- The goal of this post is to show that main-thread IO matters and not to “shame” this or that add-on, or platform subsystem. There is only so much I can do alone by filing bugs and fixing some of them. By divulging knowledge about the off-main thread IO API and why it matters, my hope is that Firefox and add-ons developers alike will try to exploit it the next time an opportunity arises. I changed the title of this post accordingly to reflect my intentions.
- Please note that just because some code performs IO on the main-thread, it doesn’t necessarily mean that it can be avoided. This has to be evaluated case by case.
Recently a patch landed in Firefox that allows telemetry to collect aggregated main-thread disk IO timing per filename. Each filename comes with its accumulated time spent and the number of operations performed for open(), read(), write(), fsync() and stat(). Yoric wrote an interesting article some time ago on why main-thread IO can be a serious performance issue.
I collected a day worth of Nightly data using Telemetry’s map-reduce framework and filtered out all those filenames that were not common enough (< 10%) among the submissions. What follows are some interesting questions we could answer thanks to the newly collected data.
- How common are the various operations?
The most common operation is stat() followed by open(), all other operations are very uncommon with a third quartile of 0.
- Is there a correlation between the number of operations and the time spent doing IO on a file?
There is an extremely weak correlation which is what one would expect. Generally, what really makes a difference is the amount of bytes read and written for instance, not the number of actual operations performed.

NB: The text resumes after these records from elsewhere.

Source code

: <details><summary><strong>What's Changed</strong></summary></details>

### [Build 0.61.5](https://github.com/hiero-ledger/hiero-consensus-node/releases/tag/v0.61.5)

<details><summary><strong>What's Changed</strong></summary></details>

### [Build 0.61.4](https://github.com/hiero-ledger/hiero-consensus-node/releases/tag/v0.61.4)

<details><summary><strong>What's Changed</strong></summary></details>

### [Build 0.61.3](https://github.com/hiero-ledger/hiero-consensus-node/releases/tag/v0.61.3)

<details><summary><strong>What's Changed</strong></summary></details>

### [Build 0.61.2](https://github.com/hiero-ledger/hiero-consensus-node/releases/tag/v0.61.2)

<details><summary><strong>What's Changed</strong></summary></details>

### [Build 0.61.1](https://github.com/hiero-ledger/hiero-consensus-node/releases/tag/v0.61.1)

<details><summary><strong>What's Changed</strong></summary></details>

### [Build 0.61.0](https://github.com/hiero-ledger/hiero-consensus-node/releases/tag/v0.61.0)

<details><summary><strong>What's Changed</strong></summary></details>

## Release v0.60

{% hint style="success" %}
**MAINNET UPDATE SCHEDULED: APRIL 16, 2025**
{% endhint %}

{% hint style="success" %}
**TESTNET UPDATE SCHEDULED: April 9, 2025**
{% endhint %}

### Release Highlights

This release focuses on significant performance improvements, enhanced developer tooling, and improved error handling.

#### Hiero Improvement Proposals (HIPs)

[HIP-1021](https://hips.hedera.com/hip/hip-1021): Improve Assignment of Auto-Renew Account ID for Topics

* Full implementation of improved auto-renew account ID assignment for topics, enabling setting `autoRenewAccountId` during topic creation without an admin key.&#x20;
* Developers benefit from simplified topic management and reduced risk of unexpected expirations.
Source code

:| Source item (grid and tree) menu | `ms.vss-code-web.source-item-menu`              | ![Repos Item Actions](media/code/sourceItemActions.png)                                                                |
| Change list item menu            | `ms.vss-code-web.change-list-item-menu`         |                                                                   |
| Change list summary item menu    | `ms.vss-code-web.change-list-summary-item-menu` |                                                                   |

- Does having a SSD disk lower the time spent doing IO on a file?
A Mann-Whitney test confirms that the distributions of time conditioned on “having a SSD” and “not having a SSD” seem to be indeed statistically different. On average having an SSD disk lowers the time by a factor of 2.7.
The above facts apply to all submissions, but what we are really interested in is discerning those files for which the accumulated time is particularly high. An interesting exercise is to compare some distributions of the top 100 files (in terms of time) against the distributions of the general population to determine if bad timings are correlated with older machines:
- Does the distribution of Windows versions differ between the population and the top 100?
Fisher’s test confirms that the distributions do not differ (with high probability), i.e. the OS version doesn’t seem to influence the timings.
- Does the distribution of CPU architectures (32 vs 64 bit) differ between the population and the top 100?
Fisher’s test confirms that the distributions do not seem to differ.
- Does the distribution of the disk type differ between the population and the top 100?
The distributions do not seem to differ according to Fisher’s test.
Can we deduce something from all this? It seems that files that behave badly do so regardless of the machine’s configuration. That is, removing the offending operations performing IO in the main-thread will likely benefit all users.
Which brings us to the more interesting question of how we should prioritize the IO operations that have to be moved off the main-thread. I am not a big fan of looking only at aggregates of data since outliers turn out to be precious more often than not. Let’s have a look at the distrubtion of the top 100 outliers.
Whoops, looks like httpDataUsage.dat, place-sqlite-wal, omni.ja and prefs.js behave particularly bad quite often. How bad is bad? For instance, one entry of httpDataUsage.dat performs about 100 seconds of IO operations (38 stat & 38 open), i.e. ~ 1.3 seconds per operation!
Now that we have a feeling of the outliers, let’s have a look at the aggregated picture. Say we are interested in those files most users hit (> 90%) and rank them by their third quartile:
In general the total time spent doing IO is about 2 to 3 orders of magnitude lower than for the outliers.
But what happened to the add-ons? It turns out that the initial filtering we applied on our dataset removed most of them. Let’s rectify the situation by taking a dataset with the single hottest entry for each file, in terms of time, and aggregate the filenames by extension:
To keep track of some of the statistics presented here, mreid and myself prepared a dashboard. Time to file some bugs!